Cerebral macro- and microcirculatory blood flow dynamics in successfully treated chronic hypertensive patients with and without white mater lesions

Martin Müller, Mareike Österreich, Lehel Lakatos, Alexander von Hessling, Martin Müller, Mareike Österreich, Lehel Lakatos, Alexander von Hessling

Abstract

The mechanisms of high blood pressure (HBP) -related brain pathology progression remain relatively unclear. We investigated whether lowering BP in chronic HBP patients normalizes cerebral perfusion dynamics at resistance vessel and capillary levels. Sixty-seven patients with HBP and 49 age- and sex-matched healthy controls underwent simultaneous recordings of middle cerebral artery blood flow velocity (CBFV), BP, and end-tidal CO2 concentration. Thirty-four controls and 28 patients underwent additional near-infrared spectroscopy recordings (oxygenated [O2Hb] and deoxygenated [HHb] hemoglobin). Degree of microcirculatory white matter lesions was graded by Fazekas scale. Dynamic cerebral autoregulation (dCA) was assessed by transfer function analysis. BP was successfully lowered (patients = 89 ± 15 mm Hg, controls = 87 ± 17), but cerebrovascular resistance was higher in BP patients (p < 0.05). BP-CBFV phase was lower in very low frequency (VLF) (left/right: 48 ± 20°/44 ± 17; controls: 61 ± 20/60 ± 21; p < 0.001) and low frequency (LF) (34 ± 14/35 ± 14; controls: 48 ± 20/44 ± 17; p < 0.05) ranges. Gain was higher in VLF range (in %/ mm Hg 0.56 ± 0.44/0.59 ± 0.49; controls: 0.32 ± 0.29/0.34 ± 0.32; p ≤ 0.005). BP-CBFV phase and gain did not differ across Fazekas groups. Across all patients, the capillary phases and gains (CBFV-[O2Hb], CBFV-[HHb]) were comparable to controls. Successfully treated chronic HBP results in normal brain capillary hemodynamics while the resistance vessel state is disturbed (phase decrease, gain increase).
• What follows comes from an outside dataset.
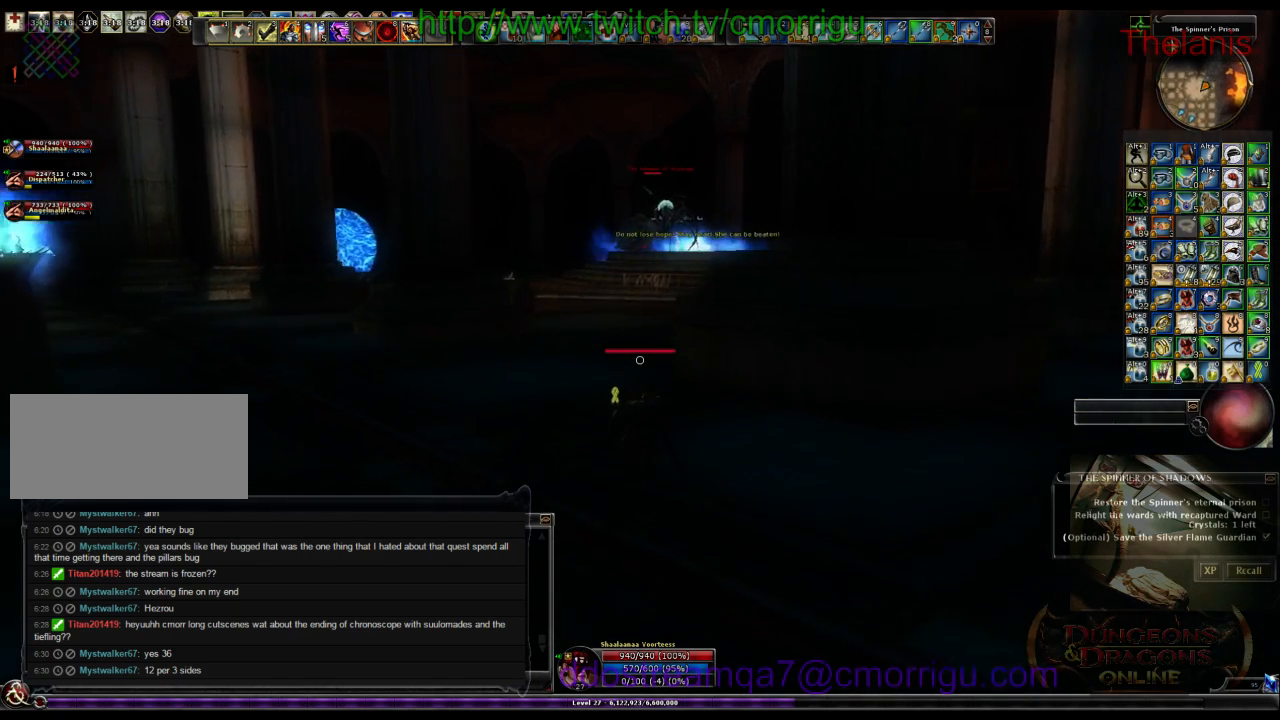
Gameplay with keyboard; each line is a JSON object with the keys held at the frame after it. "events" lists presses ("down") and releases ("up") of ".", "/", "0", "1", "3", "4", "5", "6", "7", "8", "9", "a", "b", "backslash", "backspace", "c", "caps_lock", "comma", "ctrl_l", "ctrl_r", "d", "e", "equals", "escape", "f", "f1", "f10", "f11", "f12", "f2", "f3", "f4", "f5", "f6", "f7", "f8", "f9", "g", "h", "i", "j", "k", "l", "lbracket", "m", "minus", "n", "o", "p", "q", "quote", "r", "rbracket", "return", "s", "semicolon", "shift_l", "shift_r", "space", "t", "tab", "tilde", "u", "v", "w", "x" and "y" between this image and that frame as [ms after this image, input, new state], when the widget could be followed in between. No other keys are recorded. Mouse input is not recorded. Not read: 2 z.
{"keys": ["w"], "events": []}
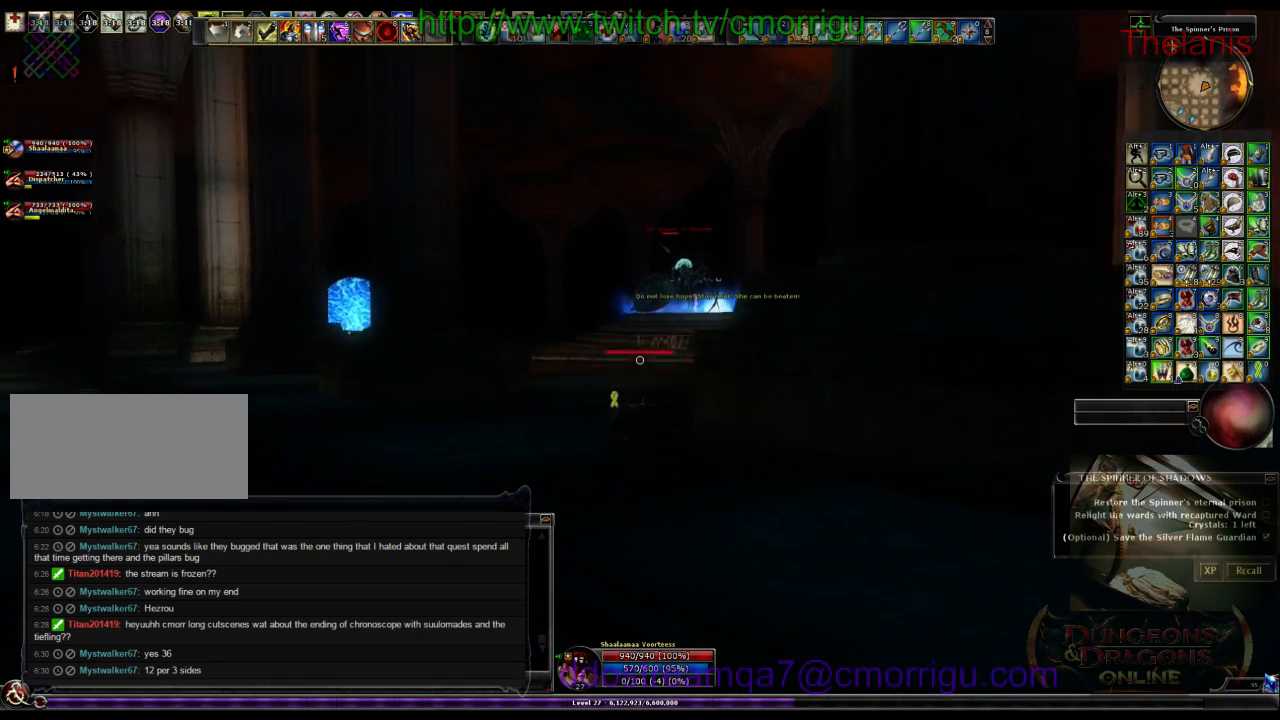
{"keys": ["w"], "events": []}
Conflict of interest statement

The authors declare no competing interests.

Figures

Figure 1
Figure 1
Phase shift (Phi) between controls and all high blood pressure (HBP) patients in the very low (VLF) and low frequency (LF) range. Statistical analysis performed by t-test. Error bars indicate standard deviation.
Figure 2
Figure 2
Comparison of gain (in %CBFV change/ mm Hg) between controls and all high blood pressure (HBP) patients in the very low frequency (VLF) and high frequency (HF) ranges. Statistical analysis performed by t-test. Error bars indicate standard deviation.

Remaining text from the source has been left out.